Last week Families USA released a comprehensive and detailed analysis of a recent U.S. Census Bureau report of Health Insurance Coverage in 2008, which underscored some harsh and startling facts behind the Bureau's figures.
While the Bureau found that the number of uninsured grew to 46.3-million in 2008 the report and analysis from Families USA claims that the Census numbers are "significantly understated" as a result of unemployment in 2009. Regardless, the number of uninsured today exceeds the combined population of 24 states, including D.C., according to Ron Pollack, Executive Director of the consumer health organization.

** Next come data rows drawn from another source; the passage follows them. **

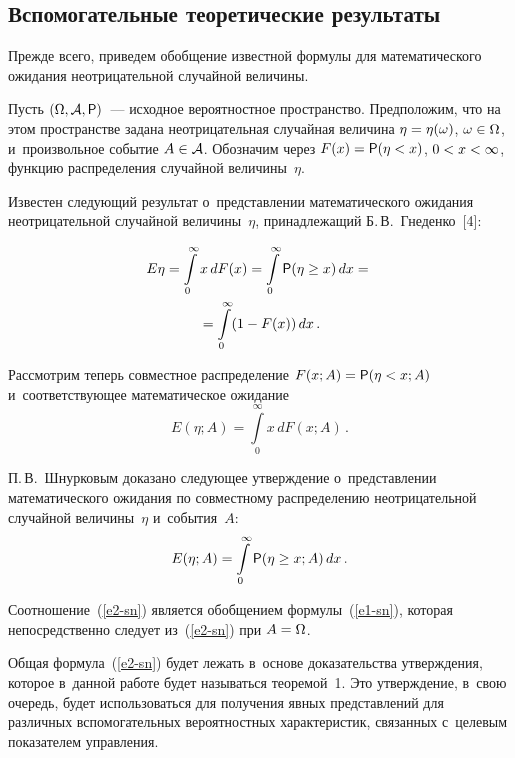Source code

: \begin{multicols}{2}
\vspace*{-6pt}
  
\section{Вспомогательные теоретические результаты}

\vspace*{-2pt}

  Прежде всего, приведем обобщение известной формулы для 
математического ожидания неотрицательной случайной величины.
  
  Пусть $(\Omega, \mathcal{A}, {\sf P})$~--- исходное вероятностное пространство. 
Предположим, что на этом пространстве задана неотрицательная случайная 
величина $\eta\hm=\eta(\omega)$, $\omega\hm\in \Omega$, и~произвольное 
событие $A\hm\in \mathcal{A}$. Обозначим через $F(x)\hm= {\sf P}(\eta<x)$, $0\hm< 
x\hm<\infty$, функ\-цию распределения случайной величины~$\eta$.
  
  Известен следующий результат о~пред\-став\-ле\-нии математического ожидания 
неотрицательной случайной величины~$\eta$, при\-над\-ле\-жа\-щий 
Б.\,В.~Гне\-ден\-ко~[4]:

\noindent
  \begin{multline}
  E\eta=\int\limits_0^\infty x\,dF(x)=\int\limits_0^\infty {\sf P}(\eta\geq 
{x})\,dx={}\\
{}= \int\limits_0^\infty (1-F(x))\,dx\,.
  \label{e1-sn}
  \end{multline}
  
  Рассмотрим теперь совместное распределение $F(x;A)\hm= {\sf P}(\eta<x;A)$ 
и~соответствующее математическое ожидание
  $$
  E(\eta;A)=\int\limits_0^\infty x\,dF(x;A)\,.
  $$
  
  П.\,В.~Шнурковым доказано сле\-ду\-ющее утверж\-де\-ние о~пред\-став\-ле\-нии 
математического ожидания по совместному распределению неотрицательной 
случайной величины~$\eta$ и~события~$A$:
  \begin{equation}
  E(\eta;A)=\int\limits_0^\infty {\sf P}(\eta\geq {x};A)\,dx\,.
  \label{e2-sn}
  \end{equation}
  
  Соотношение~(\ref{e2-sn}) является обобщением формулы~(\ref{e1-sn}), 
которая непосредственно следует из~(\ref{e2-sn}) при $A\hm=\Omega$.
  
  Общая формула~(\ref{e2-sn}) будет лежать в~основе доказательства 
утверж\-де\-ния, которое в~данной работе будет называться тео\-ре\-мой~1. Это 
утверж\-де\-ние, в~свою очередь, будет использоваться для получения явных 
пред\-став\-ле\-ний для различных вспомогательных вероятностных характеристик, 
связанных с~целевым показателем управ\-ле\-ния.
  

\end{multicols}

Here in Texas, the Schieffer for Governor campaign has leaped into the fray claiming that health insurance premiums for Texans have risen five times faster than earnings since 2001. According to Schieffer the increase for health insurance premiums have soared by nearly 92% at the same time that Texans pay the highest home insurance rates in the nation.
There is no doubt that, under Perry's stewardship, Texas has become ripe pickings for the Insurance Czars and Energy Company Oligarchs--yeah we also pay the second
highest energy costs in the nation--while at the same time the state has climbed to the lead in the percentage of residents without any health coverage.
Six million people, including 1.2-million children have no health insurance. Certainly cost is a primary factor behind this number as, according to Schieffer, health care premiums for the average Texas working family has ballooned from $6,638 to $12,721 a year.
Using a formula which attributes 1.1 million additional people joining the ranks of the uninsured for each 1 percentage point in unemployment, Families USA projects that there are closer to 50-million uninsured persons than the 46.3-million projected by the Census Bureau. In 2000 there were 38.4-million uninsured Americans.
Pollack suggests that were it not for public health programs such as Medicaid, CHIPs, along with
Veteran's and Medicare programs, that saw increases in use from 83-million in 2007 to 87.4-million in 2007, there would have been an even larger increase in the uninsured.
As with virtually every other social ill in this country, the lack of health coverage continues to be a larger problem in communities of color as only 10.8 percent of non-Hispanic whites were uninsured while 30.7 percent of Hispanics and 19.1% of African Americans were uninsured.